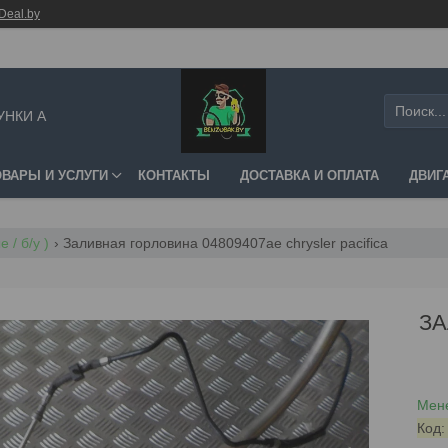
Deal.by
УНКИ А
ОВАРЫ И УСЛУГИ
КОНТАКТЫ
ДОСТАВКА И ОПЛАТА
ДВИГ
 / б/у )
Заливная горловина 04809407ae chrysler pacifica
ЗА
Мене
Код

---+---

> [TASK REQUIREMENTS] Write the records above out again word for word, skipping each picture.

> [FINISHED EXERCISE]
Deal.by
УНКИ А
ОВАРЫ И УСЛУГИ
КОНТАКТЫ
ДОСТАВКА И ОПЛАТА
ДВИГ
 / б/у )
Заливная горловина 04809407ae chrysler pacifica
ЗА
Мене
Код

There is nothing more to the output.